I’ve mentioned before about how expensive German Driver Licenses are, but as I have talked more in depth to Germans about the differences, I’ve begun to realize how absolutely insane they are. I thought it would be interesting to do a direct comparison of the timeline and costs from getting a license in Missouri (my home state) to getting one here.
Missouri (Information from the MO Dept. of Revenue):
Age 15: Learner’s Permit – You must pass a vision, road sign recognition, and written test to obtain. This permit allows you to drive as long as you are accompanied by a parent, grandparent, driving instructor, or other qualified person approved in writing by your parent/guardian if you are 15. Once you are 16, you may drive while accompanied by anyone over the age of 21 who has a valid driver license.
Age 16: Intermediate License – You need to have had your Learner’s Permit for at least six months and a clean driving record for the previous six months (no alcohol related offense for a year). Your parent/guardian or grandparent has to verify that you’ve driven for at least 40 hours, at least 10 of which happened at night. You need to pass a vision, road sign recognition, and practical test.
Practical Test Requirements (From the official Driver Guide)
- Show and demonstrate all the controls in the car (turn signal, window wipers, brakes, etc.)
- Start and stop the vehicle
- Parallel park
- Turning – right at least twice, left at least twice
- Parking on a hill
- Driving through intersections
- Obeying traffic signs and signals
You need 70/100 points to pass. You will automatically fail if you break any laws or hit someone. I assumed that hitting pedestrians was covered under not breaking the law, but the guide lists it separately.
This license has curfew and passenger limit restrictions which are strictest for the first six months. It is possible to skip the Intermediate License if you wait until after you are 18 to take the practical test (like me!).
Age 18: Under 21 Full Driver License – This is a full license, but people under 21 get a special one so that it’s easier to spot if they try to buy alcohol with it. They’ve switched what the licenses look like since I got mine, but mine said “Under 21 until” with the date of my birthday in red at the top. I also believe the picture was on the other side. For this one, you have to pass a vision and road sign recognition test again and have a clean driving record for the past year. Assuming your Intermediate License is still valid, that’s all you need to do.
Age 21: Full Driver License – Once you’re 21, you can get a license that doesn’t state that you are too young to drink. As long as you have a valid license when you go in for renewal, there isn’t much else you have to do. You have to get it renewed every 3-6 years.
Cost: $10 (3 years) or $20 (6 years)
From start to finish
Total cost: $31 – $41
In Germany you are allowed to start the process at age 17, or at 16 1/2 under special circumstances.

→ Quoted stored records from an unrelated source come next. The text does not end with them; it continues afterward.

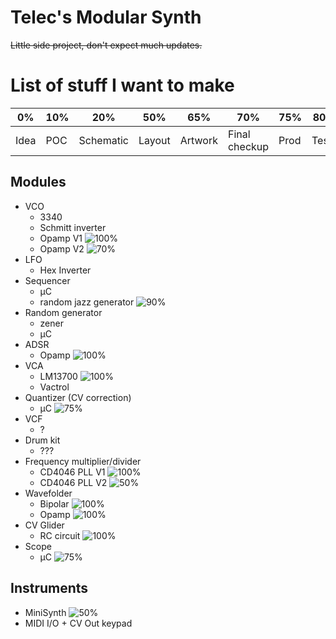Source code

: # Telec's Modular Synth

~~Little side project, don't expect much updates.~~

# List of stuff I want to make

| 0%   | 10% | 20%       | 50%    | 65%     | 70%           | 75%  | 80%   | 100% |
|----- |---- |---------- |------- |-------- |-------------- |----- |------ |----- |
| Idea | POC | Schematic | Layout | Artwork | Final checkup | Prod | Tests | Done |

## Modules

* VCO
	- 3340
	- Schmitt inverter
	- Opamp V1 ![100%](https://progress-bar.dev/100)
	- Opamp V2 ![70%](https://progress-bar.dev/70)
* LFO
	- Hex Inverter
* Sequencer
	- µC
	- random jazz generator ![90%](https://progress-bar.dev/90)
* Random generator
	- zener
	- µC
* ADSR
	- Opamp ![100%](https://progress-bar.dev/100)
* VCA
	- LM13700 ![100%](https://progress-bar.dev/100)
	- Vactrol
* Quantizer (CV correction)
	- µC ![75%](https://progress-bar.dev/75)
* VCF
	- ?
* Drum kit
	- ???
* Frequency multiplier/divider
	- CD4046 PLL V1 ![100%](https://progress-bar.dev/100)
	- CD4046 PLL V2 ![50%](https://progress-bar.dev/50)
* Wavefolder
	- Bipolar ![100%](https://progress-bar.dev/100)
	- Opamp ![100%](https://progress-bar.dev/100)
* CV Glider
	- RC circuit ![100%](https://progress-bar.dev/100)
* Scope
	- µC ![75%](https://progress-bar.dev/75)

## Instruments

* MiniSynth ![50%](https://progress-bar.dev/50)
* MIDI I/O + CV Out keypad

This process requires attending driving school.
Registration – Before you start, you have to submit all of your fun, German paperwork, including a passport picture and proof of an eye exam. This, of course, has a processing fee that is higher than the entire process of getting a full Missouri license.
Theoretical Lessons – For your German license you would start with theory classes, generally 12 two-hour sessions. This is to prepare students for the theoretical test. It’s harder to find a direct cost breakdown, as the school will charge differently. Autobild had a breakdown that included base price, learning materials, and introduction to theory.

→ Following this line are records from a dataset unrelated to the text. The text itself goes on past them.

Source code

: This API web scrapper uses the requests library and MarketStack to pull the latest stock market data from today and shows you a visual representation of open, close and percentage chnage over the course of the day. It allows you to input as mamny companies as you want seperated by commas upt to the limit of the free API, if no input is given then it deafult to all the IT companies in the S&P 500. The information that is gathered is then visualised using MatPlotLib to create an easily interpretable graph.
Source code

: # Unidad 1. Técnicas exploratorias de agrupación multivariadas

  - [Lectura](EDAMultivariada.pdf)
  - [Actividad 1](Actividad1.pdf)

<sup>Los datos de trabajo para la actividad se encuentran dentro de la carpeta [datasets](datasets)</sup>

Theory Test – This is similar to the test required for the Missouri Learner’s Permit, but much more difficult. The test is 30 questions of varying points, adding up to around 100. You can miss 10 points total. It’s a beast, and you pay before you take it – so if you fail, you’ve got to pay again. Also, I’m pretty sure I got scammed now by the driving school that I went through to get signed up for the lessons, because I paid 90€.

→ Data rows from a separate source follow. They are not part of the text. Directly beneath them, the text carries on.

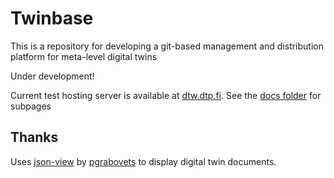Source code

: # Twinbase

This is a repository for developing a git-based management and distribution platform for meta-level digital twins

Under development!

Current test hosting server is available at [dtw.dtp.fi](https://dtw.dtp.fi). See the [docs folder](https://github.com/juusoautiosalo/twinbase/tree/main/docs) for subpages

## Thanks

Uses [json-view](https://github.com/pgrabovets/json-view) by [pgrabovets](https://github.com/pgrabovets) to display digital twin documents.
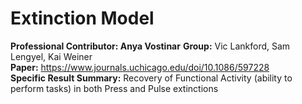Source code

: # Extinction Model
**Professional Contributor: Anya Vostinar**
**Group:** Vic Lankford, Sam Lengyel, Kai Weiner </br>
**Paper:** https://www.journals.uchicago.edu/doi/10.1086/597228 </br>
**Specific Result Summary:** Recovery of Functional Activity (ability to perform tasks) in both Press and Pulse extinctions </br>

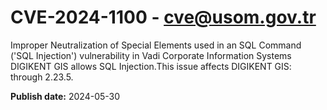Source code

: # CVE-2024-1100 - cve@usom.gov.tr

Improper Neutralization of Special Elements used in an SQL Command ('SQL Injection') vulnerability in Vadi Corporate Information Systems DIGIKENT GIS allows SQL Injection.This issue affects DIGIKENT GIS: through 2.23.5.

**Publish date:** 2024-05-30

Driving Practice – Unlike Missouri, Germany is going to require a bit more than “my parents said I drove enough” for your practice requirement. You’re looking at around 20 hours (and by hours they actually mean 45 minutes somehow) of regular driving as well as 12 “hours” of driving under special circumstances such as at night or on the autobahn. Autobild put this at around 30,50 per “hour”, which makes it the most expensive part of getting the license. They also included an “Introduction to Practical Exam” section at 95€
Practical Test – This practical test is going to be a bit more intense than the Missouri one. TÜV (the German department of motor vehicles) says that the test will be around 45 minutes. Unlike the Missouri information, they do not have a specific list on the website of what you must do, but if the differences between the theory tests are any indication, it is much more intense than driving around a few blocks for 15 minutes and then parallel parking.
First Aid Course – To have a German license, you are also required to be certified in First Aid, so you can add a little bit more on top of what you are already spending. Though, I think this does contribute to safer roadways. If there is an accident, all drivers can offer basic First Aid and they are required to keep up-to-date kits in their car. Autobild also included the price for a sight test, but I didn’t include that, as I think it depends more on your doctor and insurance.
From start to finish
Total cost: 1394,10€
Right now, I’m really glad I was able to skip most of the German steps. I think it’s absurdly expensive, but that may also be why the roads are a bit safer – it’s much more difficult to get the license.